====== Extrait ======
Après le ray-grass, c'est au tour d'un érigéron de résister au glyphosate en France. Il s'agit d'une population d'érigéron de Sumatra dans une parcelle de vigne dans le Gard. Même s'il s'agit d'un cas isolé et récent, même s'il s'explique et n'a rien de catastrophique, il faut tenir compte de cette nouvelle réalité dans les conseils de gestion de la mauvaise herbe. Voici un point sur le contexte, le cas lui-même, les causes de sa survenue, la très nécessaire surveillance et les conseils de prévention et de gestion aux viticulteurs. Le but est que ce phénomène, marginal et gérable aujourd'hui, le reste durablement.
Le phénomène de résistance est un événement naturel et probable. Il se caractérise par la sélection, au sein d'une population de mauvaises herbes, d'individus répondant à deux critères : capacité à survivre à un traitement herbicide qui aurait dû normalement les contrôler et capacité à transmettre cette caractéristique à la génération suivante (Heap, 2011).
Résistance au glyphosate : un phénomène connu mais limité
Dans le monde et en Europe
Concernant le glyphosate (N-phosphono-méthyl glycine), matière active herbicide la plus utilisée dans le monde (Roundup® notamment) et qui permet de contrôler plus de 300 espèces de mauvaises herbes si les conditions d'emploi indiquées sur l'étiquette sont respectées, seules 20 espèces de mauvaises herbes ont développé une résistance confirmée après plus de 35 ans d'utilisation.
====== Données fournies ======
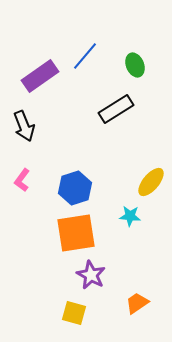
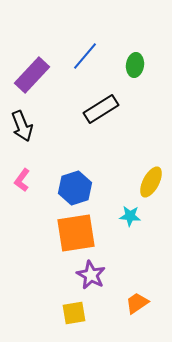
green ellipse: rotated 30 degrees clockwise
purple rectangle: moved 8 px left, 1 px up; rotated 12 degrees counterclockwise
black rectangle: moved 15 px left
black arrow: moved 2 px left
yellow ellipse: rotated 12 degrees counterclockwise
yellow square: rotated 25 degrees counterclockwise
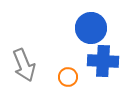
======
● **Consigne 1**: Dans l'extrait sur la résistance au glyphosate, relevez tous les points que l'auteur annonce traiter dans son exposé.
● **Consigne 2**: Poursuivez l'extrait sur la résistance au glyphosate en reprenant juste après sa dernière phrase.

● **Réponse attendue 1**:
- le contexte
- le cas lui-même
- les causes de sa survenue
- la surveillance
- les conseils de prévention et de gestion aux viticulteurs

● **Réponse attendue 2**:
Bien qu'il soit largement utilisé sur un grand nombre de cultures et usages parfois plusieurs fois par an, car utile dans de nombreux systèmes agricoles et aussi non agricoles, le glyphosate reste au final une des matières actives avec un très faible taux d'apparition de ce phénomène, comme le montre la figure 1.
En Europe, le phénomène de résistance reste très limité (Espagne, France et Italie) et confirmé sur 5 adventices : trois érigérons (Conyza bonariensis, C. canadensis et C. sumatrensis) et deux ray-grass (Lolium multiflorum et L. rigidum) – dans quelques parcelles bien identifiées uniquement de cultures pérennes.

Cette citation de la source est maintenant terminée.